▶ EXERCISE PROMPT:
Would you set down the complete data below, exactly as shown?

▶ Saved entries:

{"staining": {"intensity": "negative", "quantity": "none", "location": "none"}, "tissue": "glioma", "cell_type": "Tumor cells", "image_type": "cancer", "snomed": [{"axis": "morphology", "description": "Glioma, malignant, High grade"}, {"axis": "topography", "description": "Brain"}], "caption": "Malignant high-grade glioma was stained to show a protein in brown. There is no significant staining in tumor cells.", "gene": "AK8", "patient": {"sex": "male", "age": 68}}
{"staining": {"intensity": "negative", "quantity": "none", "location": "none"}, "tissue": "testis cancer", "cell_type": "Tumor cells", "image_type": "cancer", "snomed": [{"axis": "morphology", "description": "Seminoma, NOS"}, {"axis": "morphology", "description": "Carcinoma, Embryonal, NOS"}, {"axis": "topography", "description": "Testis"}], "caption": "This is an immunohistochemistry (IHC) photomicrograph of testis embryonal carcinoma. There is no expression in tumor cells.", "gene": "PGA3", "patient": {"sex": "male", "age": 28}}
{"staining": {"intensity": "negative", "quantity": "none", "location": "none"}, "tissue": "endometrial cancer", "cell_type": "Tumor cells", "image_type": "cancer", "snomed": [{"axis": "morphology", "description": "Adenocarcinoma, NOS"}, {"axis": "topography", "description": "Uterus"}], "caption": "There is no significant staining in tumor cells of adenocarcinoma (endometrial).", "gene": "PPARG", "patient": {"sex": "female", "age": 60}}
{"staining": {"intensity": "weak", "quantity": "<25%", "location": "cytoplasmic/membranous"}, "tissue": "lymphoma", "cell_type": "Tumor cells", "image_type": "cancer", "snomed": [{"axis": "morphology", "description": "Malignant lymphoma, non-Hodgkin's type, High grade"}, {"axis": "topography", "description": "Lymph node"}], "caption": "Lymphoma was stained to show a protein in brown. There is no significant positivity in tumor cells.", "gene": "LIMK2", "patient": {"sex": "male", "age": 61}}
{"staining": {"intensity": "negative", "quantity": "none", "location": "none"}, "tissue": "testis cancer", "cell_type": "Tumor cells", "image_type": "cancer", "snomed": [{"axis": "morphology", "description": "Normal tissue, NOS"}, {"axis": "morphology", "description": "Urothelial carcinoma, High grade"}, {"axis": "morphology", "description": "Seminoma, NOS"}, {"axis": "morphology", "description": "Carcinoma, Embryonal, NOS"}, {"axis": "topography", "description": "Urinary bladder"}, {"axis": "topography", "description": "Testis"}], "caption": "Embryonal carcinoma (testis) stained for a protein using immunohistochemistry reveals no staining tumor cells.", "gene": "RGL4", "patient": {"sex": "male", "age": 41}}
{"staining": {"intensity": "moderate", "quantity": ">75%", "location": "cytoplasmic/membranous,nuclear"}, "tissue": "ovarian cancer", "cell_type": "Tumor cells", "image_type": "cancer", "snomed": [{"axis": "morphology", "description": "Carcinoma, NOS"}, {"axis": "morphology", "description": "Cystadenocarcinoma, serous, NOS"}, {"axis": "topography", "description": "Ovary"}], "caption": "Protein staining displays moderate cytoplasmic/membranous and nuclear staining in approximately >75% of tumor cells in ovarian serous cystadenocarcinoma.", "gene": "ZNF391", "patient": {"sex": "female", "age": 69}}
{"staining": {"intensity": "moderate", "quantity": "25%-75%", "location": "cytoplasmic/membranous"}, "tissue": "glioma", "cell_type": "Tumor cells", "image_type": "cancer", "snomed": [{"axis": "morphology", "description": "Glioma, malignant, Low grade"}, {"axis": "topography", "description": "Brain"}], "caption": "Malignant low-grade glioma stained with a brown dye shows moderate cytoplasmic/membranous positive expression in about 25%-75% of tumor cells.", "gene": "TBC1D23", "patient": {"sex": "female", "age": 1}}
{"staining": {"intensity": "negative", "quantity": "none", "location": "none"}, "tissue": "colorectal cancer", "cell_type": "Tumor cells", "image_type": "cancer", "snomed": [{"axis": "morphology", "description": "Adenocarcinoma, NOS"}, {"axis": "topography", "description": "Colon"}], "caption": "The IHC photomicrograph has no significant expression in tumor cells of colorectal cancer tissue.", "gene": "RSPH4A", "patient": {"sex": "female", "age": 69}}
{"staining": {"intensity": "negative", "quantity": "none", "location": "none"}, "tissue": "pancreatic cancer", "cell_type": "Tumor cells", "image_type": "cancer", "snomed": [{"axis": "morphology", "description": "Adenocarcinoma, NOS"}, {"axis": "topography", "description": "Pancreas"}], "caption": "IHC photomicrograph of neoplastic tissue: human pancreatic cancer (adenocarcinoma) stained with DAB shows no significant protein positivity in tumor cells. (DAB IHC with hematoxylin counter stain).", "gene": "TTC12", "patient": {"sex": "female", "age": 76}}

▶ ANSWER BOX:
{"staining": {"intensity": "negative", "quantity": "none", "location": "none"}, "tissue": "glioma", "cell_type": "Tumor cells", "image_type": "cancer", "snomed": [{"axis": "morphology", "description": "Glioma, malignant, High grade"}, {"axis": "topography", "description": "Brain"}], "caption": "Malignant high-grade glioma was stained to show a protein in brown. There is no significant staining in tumor cells.", "gene": "AK8", "patient": {"sex": "male", "age": 68}}
{"staining": {"intensity": "negative", "quantity": "none", "location": "none"}, "tissue": "testis cancer", "cell_type": "Tumor cells", "image_type": "cancer", "snomed": [{"axis": "morphology", "description": "Seminoma, NOS"}, {"axis": "morphology", "description": "Carcinoma, Embryonal, NOS"}, {"axis": "topography", "description": "Testis"}], "caption": "This is an immunohistochemistry (IHC) photomicrograph of testis embryonal carcinoma. There is no expression in tumor cells.", "gene": "PGA3", "patient": {"sex": "male", "age": 28}}
{"staining": {"intensity": "negative", "quantity": "none", "location": "none"}, "tissue": "endometrial cancer", "cell_type": "Tumor cells", "image_type": "cancer", "snomed": [{"axis": "morphology", "description": "Adenocarcinoma, NOS"}, {"axis": "topography", "description": "Uterus"}], "caption": "There is no significant staining in tumor cells of adenocarcinoma (endometrial).", "gene": "PPARG", "patient": {"sex": "female", "age": 60}}
{"staining": {"intensity": "weak", "quantity": "<25%", "location": "cytoplasmic/membranous"}, "tissue": "lymphoma", "cell_type": "Tumor cells", "image_type": "cancer", "snomed": [{"axis": "morphology", "description": "Malignant lymphoma, non-Hodgkin's type, High grade"}, {"axis": "topography", "description": "Lymph node"}], "caption": "Lymphoma was stained to show a protein in brown. There is no significant positivity in tumor cells.", "gene": "LIMK2", "patient": {"sex": "male", "age": 61}}
{"staining": {"intensity": "negative", "quantity": "none", "location": "none"}, "tissue": "testis cancer", "cell_type": "Tumor cells", "image_type": "cancer", "snomed": [{"axis": "morphology", "description": "Normal tissue, NOS"}, {"axis": "morphology", "description": "Urothelial carcinoma, High grade"}, {"axis": "morphology", "description": "Seminoma, NOS"}, {"axis": "morphology", "description": "Carcinoma, Embryonal, NOS"}, {"axis": "topography", "description": "Urinary bladder"}, {"axis": "topography", "description": "Testis"}], "caption": "Embryonal carcinoma (testis) stained for a protein using immunohistochemistry reveals no staining tumor cells.", "gene": "RGL4", "patient": {"sex": "male", "age": 41}}
{"staining": {"intensity": "moderate", "quantity": ">75%", "location": "cytoplasmic/membranous,nuclear"}, "tissue": "ovarian cancer", "cell_type": "Tumor cells", "image_type": "cancer", "snomed": [{"axis": "morphology", "description": "Carcinoma, NOS"}, {"axis": "morphology", "description": "Cystadenocarcinoma, serous, NOS"}, {"axis": "topography", "description": "Ovary"}], "caption": "Protein staining displays moderate cytoplasmic/membranous and nuclear staining in approximately >75% of tumor cells in ovarian serous cystadenocarcinoma.", "gene": "ZNF391", "patient": {"sex": "female", "age": 69}}
{"staining": {"intensity": "moderate", "quantity": "25%-75%", "location": "cytoplasmic/membranous"}, "tissue": "glioma", "cell_type": "Tumor cells", "image_type": "cancer", "snomed": [{"axis": "morphology", "description": "Glioma, malignant, Low grade"}, {"axis": "topography", "description": "Brain"}], "caption": "Malignant low-grade glioma stained with a brown dye shows moderate cytoplasmic/membranous positive expression in about 25%-75% of tumor cells.", "gene": "TBC1D23", "patient": {"sex": "female", "age": 1}}
{"staining": {"intensity": "negative", "quantity": "none", "location": "none"}, "tissue": "colorectal cancer", "cell_type": "Tumor cells", "image_type": "cancer", "snomed": [{"axis": "morphology", "description": "Adenocarcinoma, NOS"}, {"axis": "topography", "description": "Colon"}], "caption": "The IHC photomicrograph has no significant expression in tumor cells of colorectal cancer tissue.", "gene": "RSPH4A", "patient": {"sex": "female", "age": 69}}
{"staining": {"intensity": "negative", "quantity": "none", "location": "none"}, "tissue": "pancreatic cancer", "cell_type": "Tumor cells", "image_type": "cancer", "snomed": [{"axis": "morphology", "description": "Adenocarcinoma, NOS"}, {"axis": "topography", "description": "Pancreas"}], "caption": "IHC photomicrograph of neoplastic tissue: human pancreatic cancer (adenocarcinoma) stained with DAB shows no significant protein positivity in tumor cells. (DAB IHC with hematoxylin counter stain).", "gene": "TTC12", "patient": {"sex": "female", "age": 76}}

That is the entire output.